Ça réchauffe le cœur tout de même…

Je retombe sur le patron. Il insiste. Un rendez vous. Et pourquoi je veux pas? Je le regretterai pas. J’ai peut-être l’air distingué ce matin, il y a quelque chose, je dois avoir l’air d’une femme…
(Prise dans les fièvres d'amours visage sans sommeil doigts gelés empilant  froides grenades, le jeune con m’expliquait que j'étais vraiment super mignonne les cheveux détachés, avec un peu de crème sur le visage et tout je pourrais être carrément une vraie femme…)

De loin j’entends le beau-fils qui raconte toujours ses mêmes histoires aux habitués. Qu’il voudrait arrêter le marché mais peut pas, la famille, s’il s’arrête tout le monde s’arrête, la famille, etc… La semaine dernière il était si fier de m’apprendre qu’il devenait fonctionnaire de la mairie de Paris… oui, oui, agent de la mairie de Paris, avec des fiches de paie, fonctionnaire, il a réussi le concours… pour faire quoi ? il mime le balayeur en riant… Sa gaiété est incoercible, elle le déborde, il la déverse sur la rue à coups de balai imaginaire…

(scène autour du raisin blanc.
vieux con au jeune con:

(fort)  C'EST PAS POSSIBLE D'ETRE AUSSI CON QUAND MEME! c'est pas parce que tu sais pas si t'es juif ou musulman que t'es pas arabe...  C'est des religions ça... T'AS COMPRIS MAINTENANT? Tu vas arrêter de répéter toujours les mêmes conneries, t'es juif comme moi, t'es musulman comme ta mère, tu décides, mais de toute façon, t'es Arabe! comment tu fais pour être aussi con toi...
jeune con au vieux con:
(bas) Tsss, il est de MAUvaise humeur aujourd'hui...

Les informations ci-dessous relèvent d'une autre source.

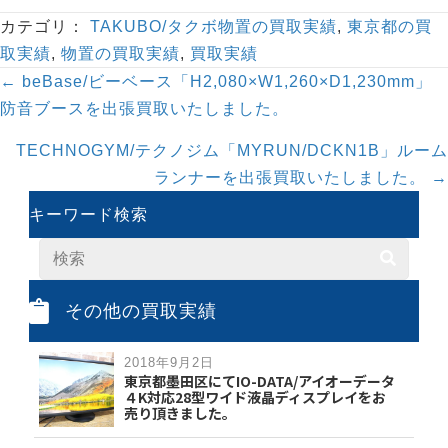
カテゴリ：
TAKUBO/タクボ物置の買取実績
,
東京都の買
取実績
,
物置の買取実績
,
買取実績
Posts
← beBase/ビーベース「H2,080×W1,260×D1,230mm」
navigation
防音ブースを出張買取いたしました。
TECHNOGYM/テクノジム「MYRUN/DCKN1B」ルーム
ランナーを出張買取いたしました。 →
キーワード検索
その他の買取実績
2018年9月2日
東京都墨田区にてIO-DATA/アイオーデータ
４K対応28型ワイド液晶ディスプレイをお
売り頂きました。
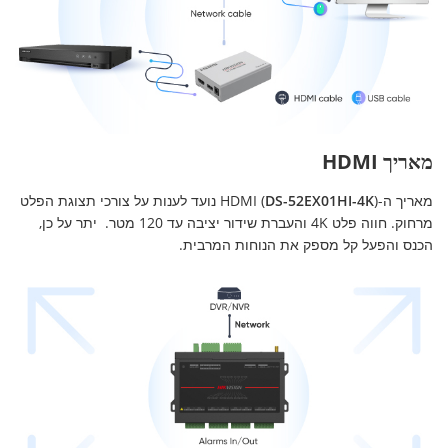
מאריך HDMI
מאריך ה-HDMI (
DS-52EX01HI-4K
) נועד לענות על צורכי תצוגת הפלט
מרחוק. חווה פלט 4K והעברת שידור יציבה עד 120 מטר. יתר על כן,
הכנס והפעל קל מספק את הנוחות המרבית.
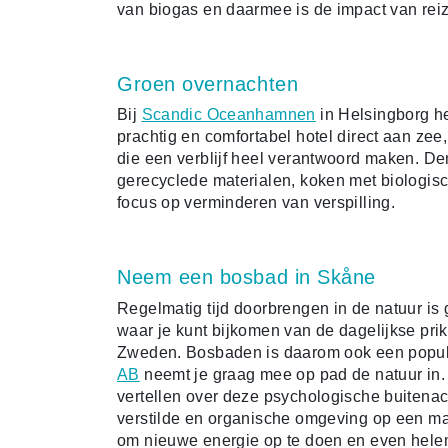
van biogas en daarmee is de impact van reiz
Groen overnachten
Bij
Scandic Oceanhamnen
in Helsingborg he
prachtig en comfortabel hotel direct aan zee
die een verblijf heel verantwoord maken. D
gerecyclede materialen, koken met biologis
focus op verminderen van verspilling.
Neem een bosbad in Skåne
Regelmatig tijd doorbrengen in de natuur is 
waar je kunt bijkomen van de dagelijkse prik
Zweden. Bosbaden is daarom ook een populai
AB
neemt je graag mee op pad de natuur in.
vertellen over deze psychologische buitenact
verstilde en organische omgeving op een man
om nieuwe energie op te doen en even helem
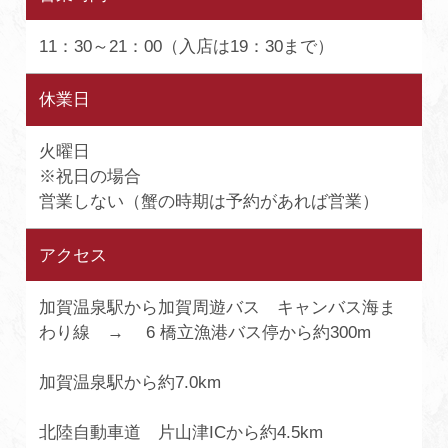
11：30～21：00（入店は19：30まで）
休業日
火曜日
※祝日の場合
営業しない（蟹の時期は予約があれば営業）
アクセス
加賀温泉駅から加賀周遊バス キャンバス海ま
わり線 → 6 橋立漁港バス停から約300m
加賀温泉駅から約7.0km
北陸自動車道 片山津ICから約4.5km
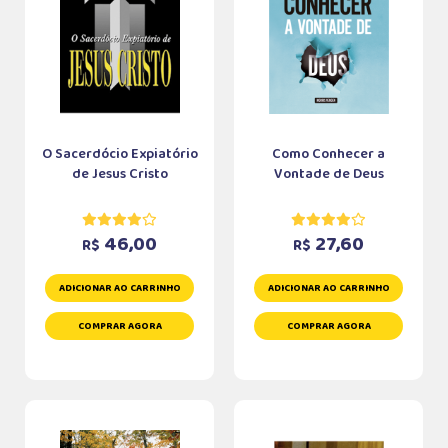
O Sacerdócio Expiatório
Como Conhecer a
de Jesus Cristo
Vontade de Deus
46,00
27,60
R$
R$
ADICIONAR AO CARRINHO
ADICIONAR AO CARRINHO
COMPRAR AGORA
COMPRAR AGORA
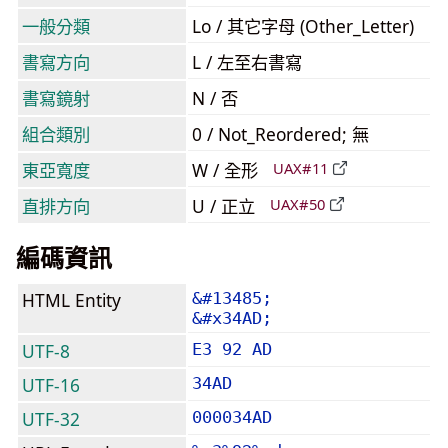
一般分類
Lo / 其它字母 (Other_Letter)
書寫方向
L / 左至右書寫
書寫鏡射
N / 否
組合類別
0 / Not_Reordered; 無
東亞寬度
W / 全形
UAX#11
直排方向
U / 正立
UAX#50
編碼資訊
HTML Entity
&#13485;
&#x34AD;
UTF-8
E3 92 AD
UTF-16
34AD
UTF-32
000034AD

Les soeurs dodelinent sous leurs bonnets blancs. Les raisins d'Italie sont perplexes.)

Ses yeux tombent sur moi son visage s’éclaire d’un large sourire.
    -T’es joLIE aujourd’hui mademoiselle…

Il m’attrappe mes sacs et les mets bizarrement sur la balance je vois qu’il fait n’importe quoi avec les touches, me tend un ticket de caisse blanc, je lui donne 10 euros qu’il prend un peu désemparé, il me remplit les sacs de bananes de raisins, arrête, arrête, c’est trop, j’ai bien assez, je résiste dans un murmure pour pas alerter la clientèle, mais déjà une vielle dame alerte soupçonne le traitement de faveur et lance avec un sourire jaloux : il s’occupe bien de vous… lui continue à bourrer les sacs qu’il me tend finalement avec mon billet de 10 euros…Ils sont si lourds que j’arrive à peine à les soulever.

(Il a l’amour généreux le jeune con.)

    - Tu restes un peu ?
(j’en ai presque envie…)
    - Ben non, faire quoi… Je suis malade…
    - Comme tu veux... UN EURO LE RAISIN UN EURO MESSIEURS DAMES,on te revoit hein?     Tu  pars pas sans dire au revoir hein?
    - Je sais pas... Je passerai dire bonjour...
    - D’accord, n'oublie pas …UN EURO LE RAISIN C'EST CADEAU AUJOURD’HUI MADAME ! !

De l’amour cadeau. Ça réchauffe le cœur.

Je donne le raisin et les bananes aux clodos qui veillent. Il fait froid. Ils auraient préféré du vin.